* _Task set_:
**A)** In the blog posts below, where does the writer say they would like to go?
**B)** Continue the blog posts below, picking up after their final sentence.

I was coming down from the Graham Plateau on the OK Highway this morning on my way into the Orting Valley...a nice twisty piece of two-lane blacktop that I like to drive down fast...had this blasting out of the speakers



and a little white Mercury Tracer crawling along in front of me. Killjoy.

I get my other cataract removed today. Soon better than 20/20 in both eyes, and only glasses to read. Yea me!

Sorry, nothing more right now.

Tuesday, December 11, 2007

My Turn

OK, my turn, even if I did get them out of order.
Favorite Objects...My Dell DJ, Leatherman Micra, Pewter Coin, Parker Insignia...

...and my wedding ring.

One of the many nicknames I've had.

My age on my next birthday...


A place I'd like to go...Isle Royale National Park in Lake Superior.

One of my favorite places...Yonge Street in Toronto.


Favorite Food.


Favorite Color.


Where I was born...albeit well before the year I was born. Lovely Mt. Pleasant, Michigan...Home to the Central Michigan University and the Soaring Eagle Casino.

Monday, December 10, 2007

As Promised...

Mrs. BiW and I bought this early in our marriage at Crowley's. We got a discount on it, and I still recall it being somewhat exhorbtant for our budget at the time. It is a wonder it didn't break on the trip out from Michigan.



Mrs. BiW is quite fond of this tree skirt, although it is a little small for the tree.



These are only a fraction of the decorations. There are two and half more tubs in the garage with more. Mrs. BiW and I had a nice evening putting more on without little hands this evening. It almost feels like Christmas...except I haven't done any shopping, which means risking letting two little boys down.

Sunday, December 09, 2007

The Ongoing Saga

The Tree is completely fluffed. I let Heir No. One put on a small box of his ornaments last night. The plan is to do the rest today after lunch. Yes, I will post pictures...with all those Hallmark Ornament$ on it, how could I not? Y'all have a good one.

Friday, December 07, 2007

PainPainPainPainPainPainPain.

My head really hurts. Like "I-was-Mike-Tyson's-Sparring-Partner" hurts. I think I'm gonna shut off the lights, close the blinds, and chill in the dark for a while.

Sig's Got a Good Funny This AM

Really, go check it out, and be sure to read the caption. Thanks, buddy. You have no idea how much I needed the laugh this morning.

Thursday, December 06, 2007

Validation Sometimes Comes From the Best Places

Heir No. One always has a writing assignment as part of his weekly homework. He can choose from one of three topics, then he must write about it for at least 10 minutes.
One of the topics is always whatever you want. I steer him away from this. I can only read so much about Legos. The other two topics this week were "If you could be an animal, what kind of animal would you be?" the other was "Who is the most important person in your life?"

I read the two topics to him. He said "A lion! But I wanna write about the other."

"OK." I replied. And I set the timer, thinking I would soon be perusing an essay about Papa or Mom. I scanned a few blogs, and before I knew it, the timer went off. I looked over my laptop, to where he was still busy writing on the paper on the other side of the table. This was unusual, since he normally couldn't set his pencil down soon enough when the beeping starts. I watched as I got up and turned the timer off. He finished, and when I came back, he handed it to me with a big smile on his face, gave me a hug, and went off to get ready for a bath.

* _Excerpted data_:

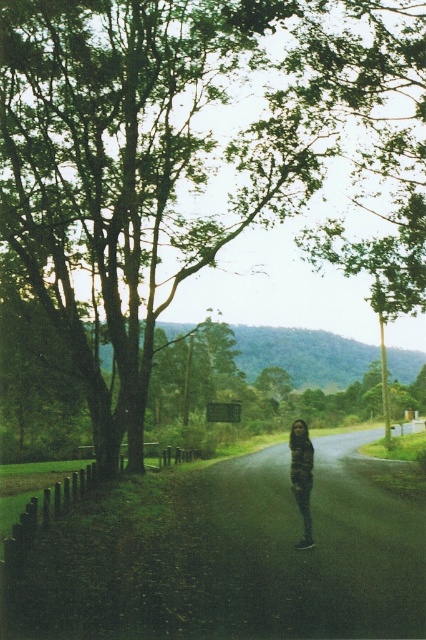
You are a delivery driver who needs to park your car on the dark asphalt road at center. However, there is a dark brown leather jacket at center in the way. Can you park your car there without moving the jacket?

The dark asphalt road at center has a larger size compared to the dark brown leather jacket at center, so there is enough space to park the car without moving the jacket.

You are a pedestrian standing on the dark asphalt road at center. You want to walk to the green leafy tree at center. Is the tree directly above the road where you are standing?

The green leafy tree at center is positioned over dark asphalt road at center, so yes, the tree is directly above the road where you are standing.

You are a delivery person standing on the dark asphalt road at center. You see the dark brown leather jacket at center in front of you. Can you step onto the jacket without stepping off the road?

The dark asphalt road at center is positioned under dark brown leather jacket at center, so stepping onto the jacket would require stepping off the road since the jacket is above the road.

--

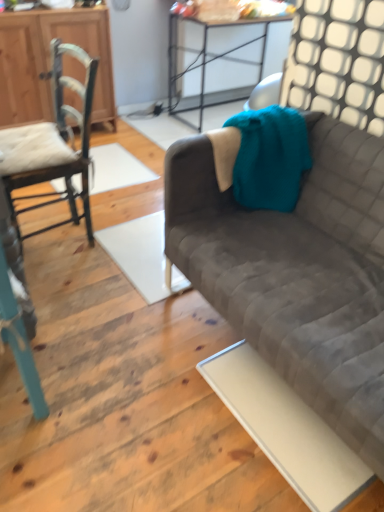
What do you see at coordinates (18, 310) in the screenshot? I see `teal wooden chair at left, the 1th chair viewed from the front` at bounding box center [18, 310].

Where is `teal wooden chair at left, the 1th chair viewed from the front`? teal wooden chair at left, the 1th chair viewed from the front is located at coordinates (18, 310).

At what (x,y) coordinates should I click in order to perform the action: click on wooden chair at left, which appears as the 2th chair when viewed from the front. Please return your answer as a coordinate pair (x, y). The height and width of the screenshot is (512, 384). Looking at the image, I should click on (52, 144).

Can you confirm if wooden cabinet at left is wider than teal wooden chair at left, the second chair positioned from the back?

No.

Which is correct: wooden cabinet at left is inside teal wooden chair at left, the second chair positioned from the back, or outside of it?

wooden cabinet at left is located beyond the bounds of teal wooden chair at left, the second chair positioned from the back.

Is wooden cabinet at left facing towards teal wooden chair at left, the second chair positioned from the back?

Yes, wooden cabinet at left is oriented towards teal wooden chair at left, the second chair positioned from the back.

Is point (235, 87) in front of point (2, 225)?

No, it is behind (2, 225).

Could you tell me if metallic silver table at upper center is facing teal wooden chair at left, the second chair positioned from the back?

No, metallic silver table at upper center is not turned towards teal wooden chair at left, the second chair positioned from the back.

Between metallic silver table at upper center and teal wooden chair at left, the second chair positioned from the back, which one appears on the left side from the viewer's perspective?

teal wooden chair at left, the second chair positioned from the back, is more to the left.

* _Expected results_:
**A)** Isle Royale National Park in Lake Superior.

**B)**
This is what it said:

the very important person is my dad. he teaches me new things. love you dad. do you want to play with me sometime. I hope you will. love E****. bye bye. love E**** W.

I wish I knew what I did to deserve such unconditional love and admiration, but I am certainly glad that he gives it to me. I hope I never let him down.

I recently changed...

...my life motto from "No Good Deed Goes Unpunished" to "Every Day Is An Adventure."

And Yes. It is. It has been liberating to consider the fact that I am not really in control, and that there is nothing I can do about it. That means I can spend my entire life getting cranked up about things beyond my control, or I can take everything as it comes, plan as well as I can, and be willing to be flexible when I hit a riptide that drags me far out to sea and away from my planned destination.

The last riptide has put me in a place where I can't see the shore, and the sea and the sky don't look quite right. I don't know which direction I'll be heading next, but at least I can thank God that I know how to swim, and that I am not too tired to do so yet. Oh look! A really big wave...

I don't get trolls, but I do get spam...

...will the African Bank millionaire scammers please stop sending me emails already? I honestly am not going to fall for this, so how about just stopping.

People Are SOOOOO Stoopid Sometimes

A man bilks people out of $800,000.00 convincing them that his wife is a government agent who can diagnose their illnesses with satelite imaging? Yeah, I can play this game too. "Thanks for the cash. Hold on a sec. Yup, you're an idiot." Amazing.

Wednesday, December 05, 2007

Another Favorite Vocalist in a Stunning Duet



The guy is Bobby Caldwell...and man can he channel the spirit of Ol' Blue Eyes!

One of the Most Subversive Songs In Rock History



Honestly, I laugh every time I think about them playing this song on the radio.

This Is Why I Love YouTube...

My Favorite Harry song...performed live...

Excuse me while I bask in the moment...



*wanders of singing to self* "Lovers are dreamers...I've been walking in my sleep..."

Quote of the Day

I was talking to a CPA I sometimes work with today, and she was trying to recruit me for her Rotary Club Branch. She kept hammering me and telling me that they have four attorneys, including her husband, but none of them do business law. "Come on," she said "it'll be a great way to build your book of business, and besides, you know you'll have fun going to these meetings with me. I usually sit in the back and make snarky comments while the speaker is talking...that and generally causing trouble."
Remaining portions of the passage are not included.